Testing the microbiological effectiveness of UV-C radiation to break the infection chain in neonatal incubators
In Germany, each year 63,000 children are born too early. Worldwide, nearly one out of ten children are given prenatal birth (incidence: 9.7%). By this, premature infants are the largest group of patients in the peadiatrics. The improvements in cure and treatment options of prenatal infants have considerably contributed to a higher survival rate. Particularly very early born prenatal infants (Very Low Birth Weight, VLBW) are at high infection risk due to their immature organ system and immune response. Besides this, there is a high selection pressure to pathogens at nosokomial conditions. Prenatal infants are placed in incubators in humid and warm conditions (32-34 0C, 60-80% humidity). This environment unfortunately serves also germs ideal growing conditions. Initial microbiological investigations at a neonatal intensive care unit (NICU) showed that Gram positive and Gram negative bacteria were detected particularly at objects close to the patients including incubators.
The aim of our project is to microbiologically evaluate the performance of a novel device which disinfects the surface of the interior of incubators based on radiation by UVC-LEDs. A laboratory model developed by collaboration partners (SAVUNA GmBH Augsburg, Fraunhofer Institute IOSB Ilmenau, Micro-Hybrid Hermsdorf) will be tested within a clinical study. Our part in this project is the data analysis, and particulalrly the analysis of the sequenced microbiomes.

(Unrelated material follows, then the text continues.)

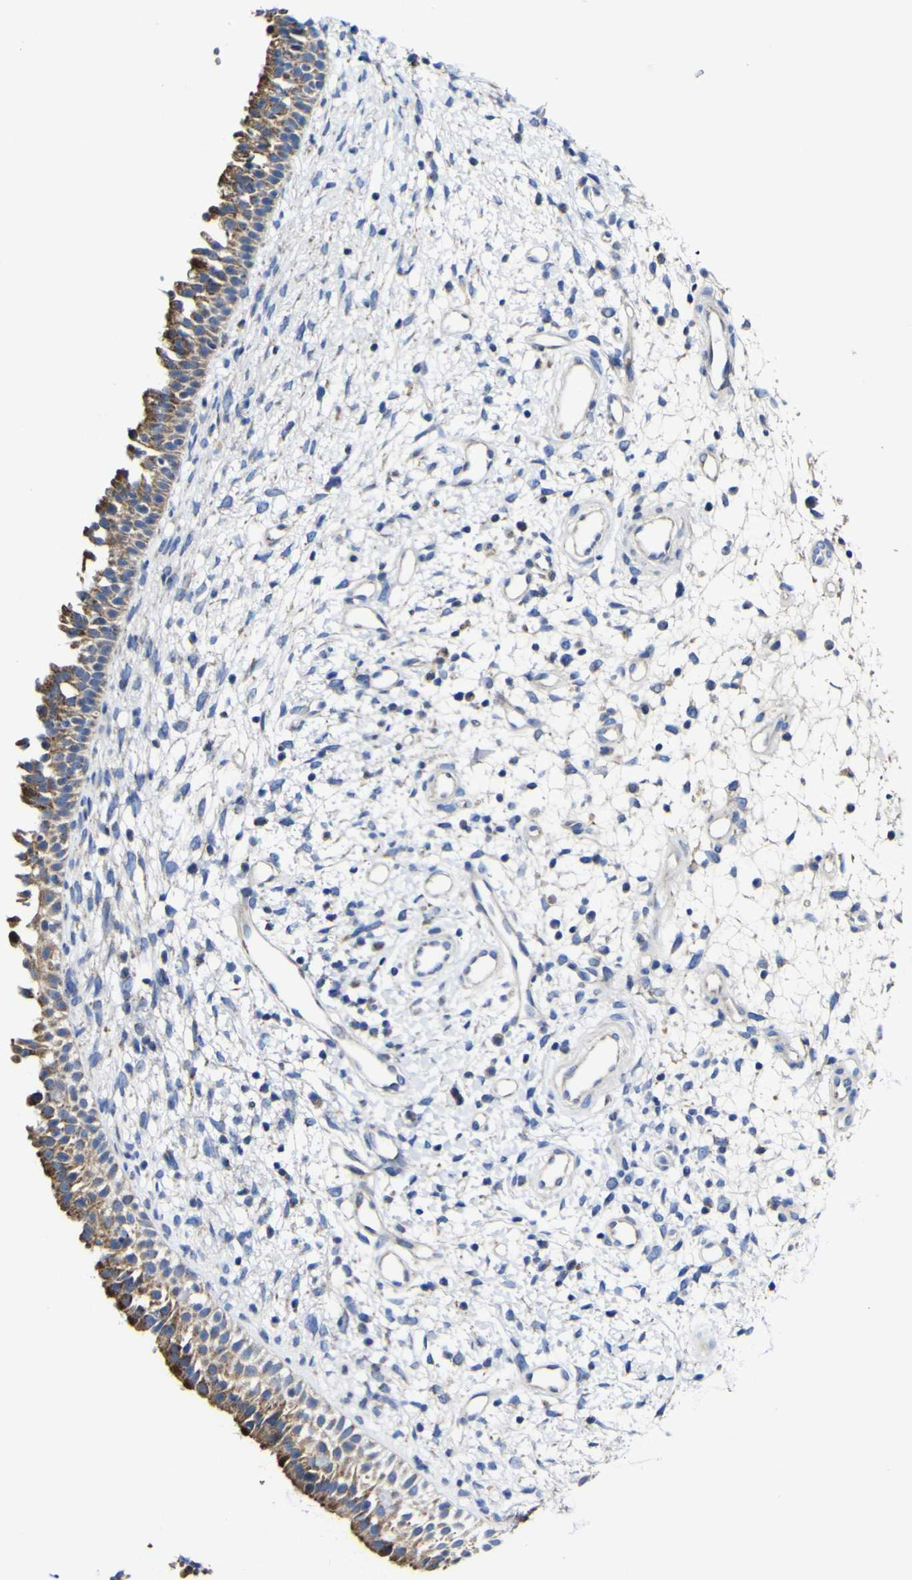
{"staining": {"intensity": "moderate", "quantity": ">75%", "location": "cytoplasmic/membranous"}, "tissue": "nasopharynx", "cell_type": "Respiratory epithelial cells", "image_type": "normal", "snomed": [{"axis": "morphology", "description": "Normal tissue, NOS"}, {"axis": "topography", "description": "Nasopharynx"}], "caption": "Immunohistochemistry of benign nasopharynx displays medium levels of moderate cytoplasmic/membranous staining in about >75% of respiratory epithelial cells. The protein is shown in brown color, while the nuclei are stained blue.", "gene": "CCDC90B", "patient": {"sex": "male", "age": 22}}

SARS-CoV-2-DX as part of the Leibniz Center for Photonics in Infection Research, which is currently being established.
The goal of the project is to establish new methods, concepts, and strategies to detect COVID-19 more quickly and reliably, to develop methods and technologies to identify outbreaks earlier and contain them more effectively, and to analyze the pathogenesis of SARS-CoV-2 in order to derive principles for therapy and prevention. The focus of our work is on gene expression-based analysis of tissue samples, and thus the identification of specific infection-related molecular changes and markers.
Collaborative Project on Core Technology 3 as part of the Leibniz Center for Photonics in Infection Research (LPI)
The LPI as a whole aims to bring promising diagnostic and therapeutic procedures with the corresponding technological maturity into translation for infection research through a modularly structured process along a diagnostic and therapeutic service pipeline. To utilize the generated photonic and molecular data for infection-relevant questions, the data must be translated into biomedical information. This translation is ensured by tools such as AI-based methods developed and applied in the core technology 3. Our project deals with the modeling and simulation of pathomechanisms investigating cellular pathways and gene regulatory networks.